* Texte source:
• • •

La FDA approuve plus de médicaments en oncologie avec une désignation de médicament orphelin que l’EMA et en particulier les médicaments indiqués en oncologie définis comme des sous-ensembles basés sur des biomarqueurs de cancers les plus courants (40 % par la FDA et 10 % par l’EMA) (6).
Définition de la FDA d’un médicament orphelin
La FDA définit une maladie ou une condition rare comme toute maladie ou condition qui répond à l’un des critères suivants : – maladie affectant moins de 200 000 personnes aux États-Unis, – maladie affectant plus de 200 000 personnes aux États-Unis et pour laquelle il est peu probable que les coûts de développement et de commercialisation aux États-Unis du médicament soient rentables dans les sept ans suivant son approbation par la FDA. Les décisions prises en vertu de la phrase précédente à l’égard de tout médicament doivent être fondées sur les faits et les circonstances à la date à laquelle la demande de désignation du médicament en vertu de la présente sous-section est présentée |
Suivi de la réalisation ODD
Un bénéfice significatif doit être évalué au moment de l’autorisation de mise sur le marché (AMM), lorsque le COMP examine également le statut orphelin d’un médicament qui a obtenu une ODD. En l’absence de confirmation du statut d’orphelin, y compris la justification d’un bénéfice significatif, un produit peut toujours accéder au marché mais en tant que médicament non orphelin, perdant ainsi le droit de 10 ans d’exclusivité commerciale au sein de l’UE.

• • •

* Données fournies:
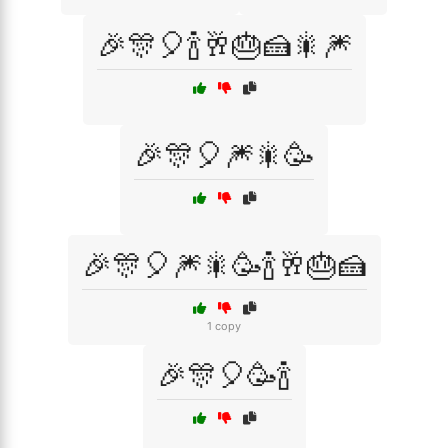
🎉🎊🎈🍾🥂🎂🍰🎇🎆
🎉🎊🎈🎆🎇🥳
🎉🎊🎈🎆🎇🥳🍾🥂🎂🍰
1 copy
🎉🎊🎈🥳🍾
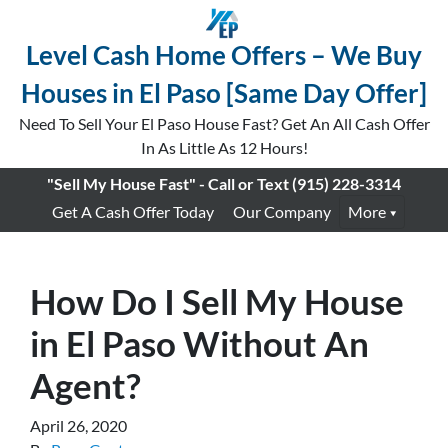
Level Cash Home Offers – We Buy
Houses in El Paso [Same Day Offer]
Need To Sell Your El Paso House Fast? Get An All Cash Offer
In As Little As 12 Hours!
"Sell My House Fast" - Call or Text
(915) 228-3314
Get A Cash Offer Today
Our Company
More
How Do I Sell My House
in El Paso Without An
Agent?
April 26, 2020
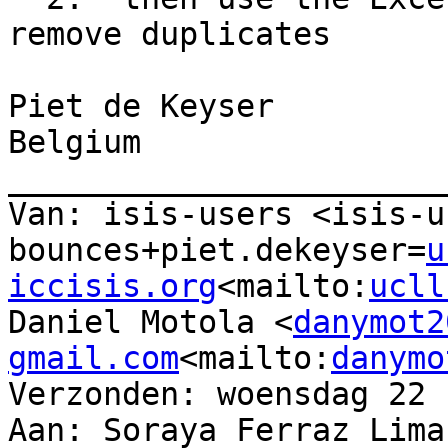
remove duplicates

Piet de Keyser

Belgium

_______________________
Van: isis-users <isis-u
bounces+piet.dekeyser=
u
iccisis.org
<mailto:
ucll
Daniel Motola <
danymot2
gmail.com
<mailto:
danymo
Verzonden: woensdag 22 
Aan: Soraya Ferraz Lima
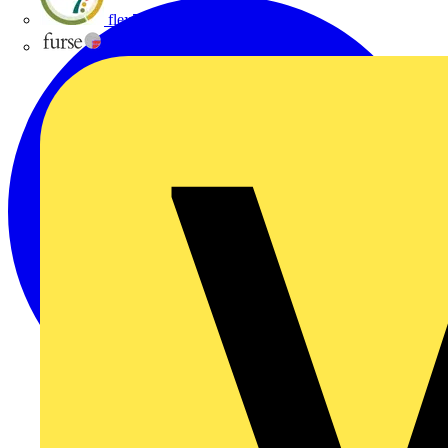
flex7
Furse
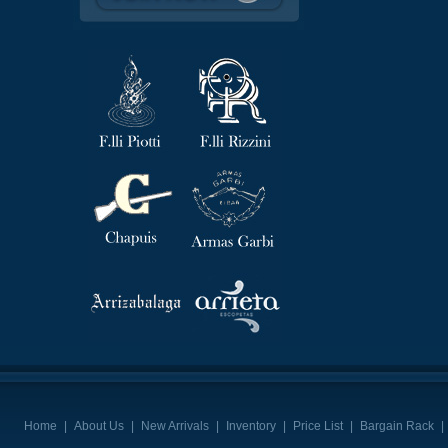
Home
|
About Us
|
New Arrivals
|
Inventory
|
Price List
|
Bargain Rack
|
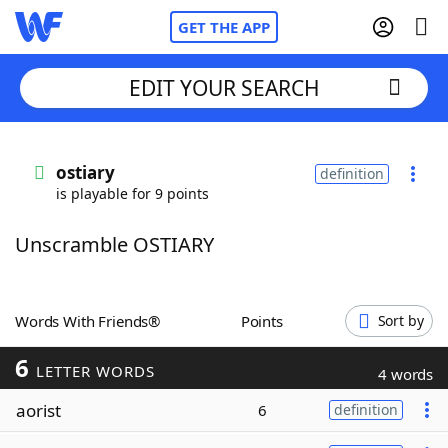
GET THE APP
EDIT YOUR SEARCH
Home
ostiary
definition
is playable for 9 points
Words With Friends
Cheat
Unscramble OSTIARY
NYT Crossplay Cheat
Scrabble
Helpers
Words With Friends®
Points
Sort by
6
Today's NYT Games
Hints & Answers
LETTER WORDS
4 words
aorist
6
definition
Word Games
Helpers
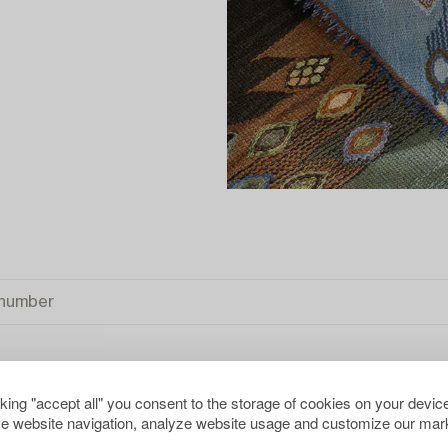
cking "accept all" you consent to the storage of cookies on your device
S
CLEAR ALL
e website navigation, analyze website usage and customize our mark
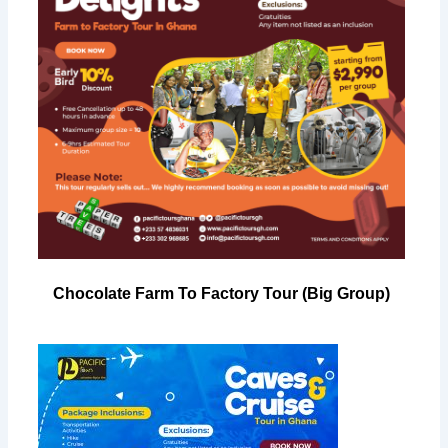
Chocolate Farm To Factory Tour (Big Group)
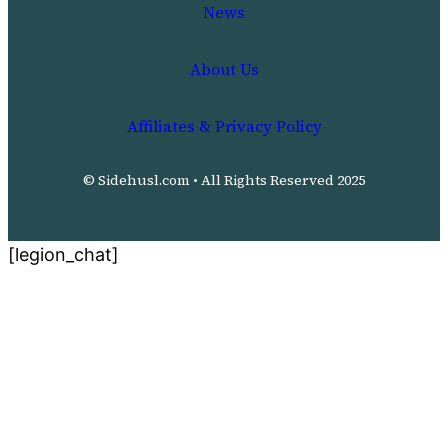
News
About Us
Affiliates & Privacy Policy
© Sidehusl.com • All Rights Reserved 2025
[legion_chat]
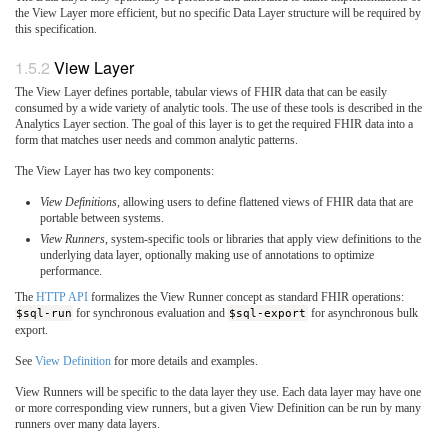
the View Layer more efficient, but no specific Data Layer structure will be required by
this specification.
View Layer
The View Layer defines portable, tabular views of FHIR data that can be easily
consumed by a wide variety of analytic tools. The use of these tools is described in the
Analytics Layer section. The goal of this layer is to get the required FHIR data into a
form that matches user needs and common analytic patterns.
The View Layer has two key components:
View Definitions
, allowing users to define flattened views of FHIR data that are
portable between systems.
View Runners
, system-specific tools or libraries that apply view definitions to the
underlying data layer, optionally making use of annotations to optimize
performance.
The
HTTP API
formalizes the View Runner concept as standard FHIR operations:
$sql-run
for synchronous evaluation and
$sql-export
for asynchronous bulk
export.
See
View Definition
for more details and examples.
View Runners will be specific to the data layer they use. Each data layer may have one
or more corresponding view runners, but a given View Definition can be run by many
runners over many data layers.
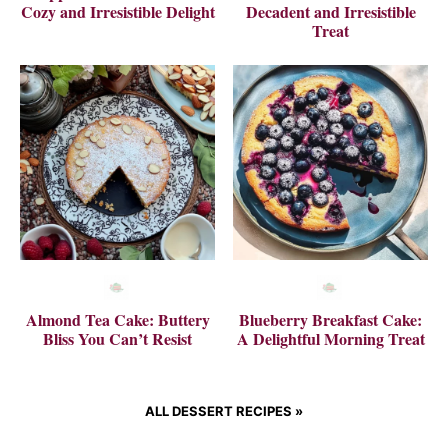
Cozy and Irresistible Delight
Decadent and Irresistible
Treat
Almond Tea Cake: Buttery
Blueberry Breakfast Cake:
Bliss You Can’t Resist
A Delightful Morning Treat
ALL DESSERT RECIPES »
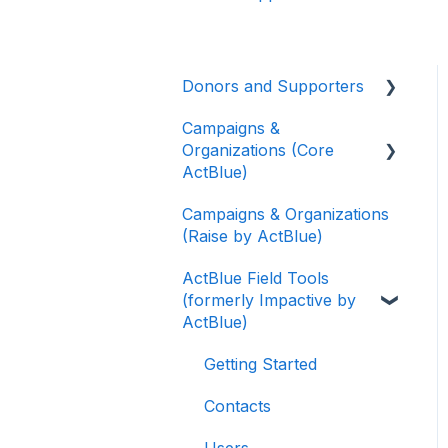
Donors and Supporters
Campaigns &
Donor Guides
Organizations (Core
Contributions
ActBlue)
ActBlue Express
Campaigns & Organizations
Applying for a New
Accounts
(Raise by ActBlue)
Fundraising Dashboard
Raising Money for
ActBlue Field Tools
Getting Started with Your
Campaigns and
(formerly Impactive by
Fundraising Dashboard
Organizations
ActBlue)
Managing and Granting
About ActBlue
Access to Your
Getting Started
Fundraising Dashboard
Other
Contacts
Creating and Managing
Users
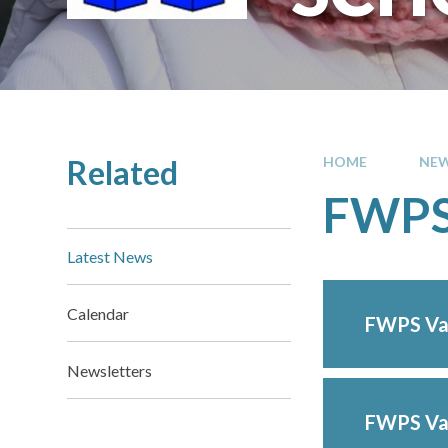
Related
HOME
NEW
FWPS 
Latest News
Calendar
FWPS Val
Newsletters
FWPS Val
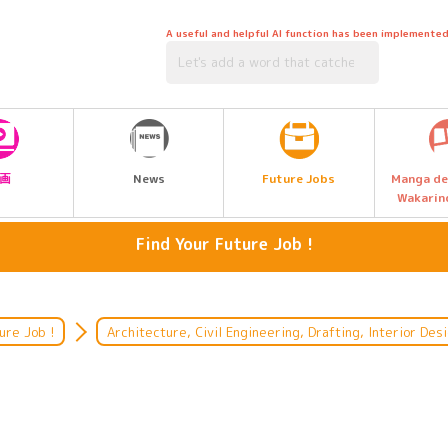
A useful and helpful AI function has been implemented
Future Jobs
画
News
Manga de
Wakarin
Find Your Future Job !
welfare
Animals, Flowers, Nature
Nutrition, Cooking, Confectionery
Architecture, Civil Engineering,
ure Job !
Architecture, Civil Engineering, Drafting, Interior Des
Drafting, Interior Design
financing
Automotive, Aerospace, Shipping,
Machinery, Electricity, Electronic
Medical care and medical
administration
Games, Multimedia, Computers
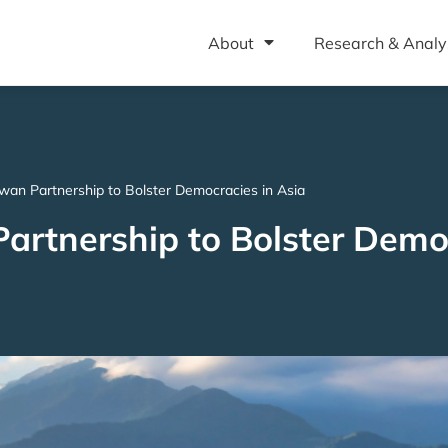
About
Research & Analy
wan Partnership to Bolster Democracies in Asia
rtnership to Bolster Democ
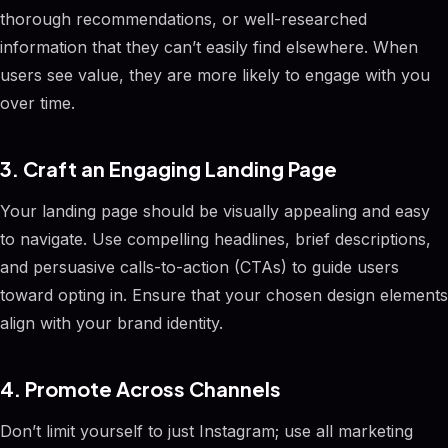
thorough recommendations, or well-researched
information that they can’t easily find elsewhere. When
users see value, they are more likely to engage with you
over time.
3. Craft an Engaging Landing Page
Your landing page should be visually appealing and easy
to navigate. Use compelling headlines, brief descriptions,
and persuasive calls-to-action (CTAs) to guide users
toward opting in. Ensure that your chosen design elements
align with your brand identity.
4. Promote Across Channels
Don’t limit yourself to just Instagram; use all marketing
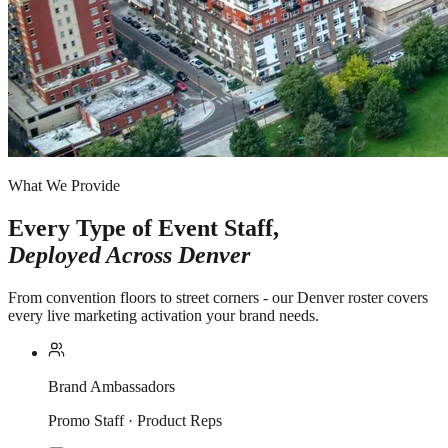
What We Provide
Every Type of Event Staff,
Deployed Across
Denver
From convention floors to street corners - our Denver roster covers
every live marketing activation your brand needs.
Brand Ambassadors
Promo Staff · Product Reps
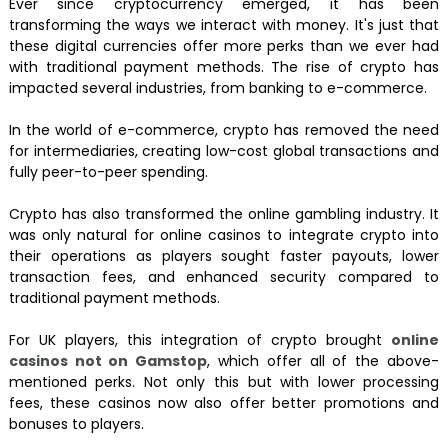
Ever since cryptocurrency emerged, it has been
transforming the ways we interact with money. It's just that
these digital currencies offer more perks than we ever had
with traditional payment methods. The rise of crypto has
impacted several industries, from banking to e-commerce.
In the world of e-commerce, crypto has removed the need
for intermediaries, creating low-cost global transactions and
fully peer-to-peer spending.
Crypto has also transformed the online gambling industry. It
was only natural for online casinos to integrate crypto into
their operations as players sought faster payouts, lower
transaction fees, and enhanced security compared to
traditional payment methods.
For UK players, this integration of crypto brought
online
casinos not on Gamstop
, which offer all of the above-
mentioned perks. Not only this but with lower processing
fees, these casinos now also offer better promotions and
bonuses to players.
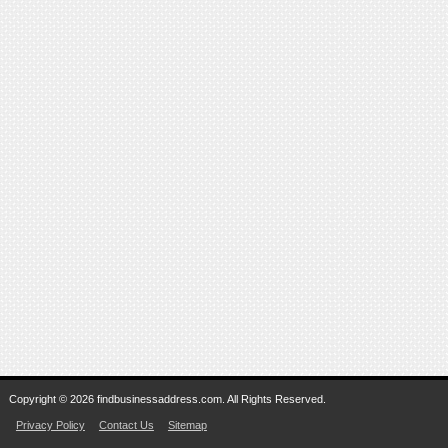
Copyright © 2026 findbusinessaddress.com. All Rights Reserved.
Privacy Policy
Contact Us
Sitemap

• • •

* Tâche à réaliser:
Pouvez-vous citer mot pour mot le passage du texte sur les médicaments orphelins qui va de « La FDA approuve » à « par l’EMA) (6). », ces deux extrémités comprises ?

* Votre réponse:
La FDA approuve plus de médicaments en oncologie avec une désignation de médicament orphelin que l’EMA et en particulier les médicaments indiqués en oncologie définis comme des sous-ensembles basés sur des biomarqueurs de cancers les plus courants (40 % par la FDA et 10 % par l’EMA) (6).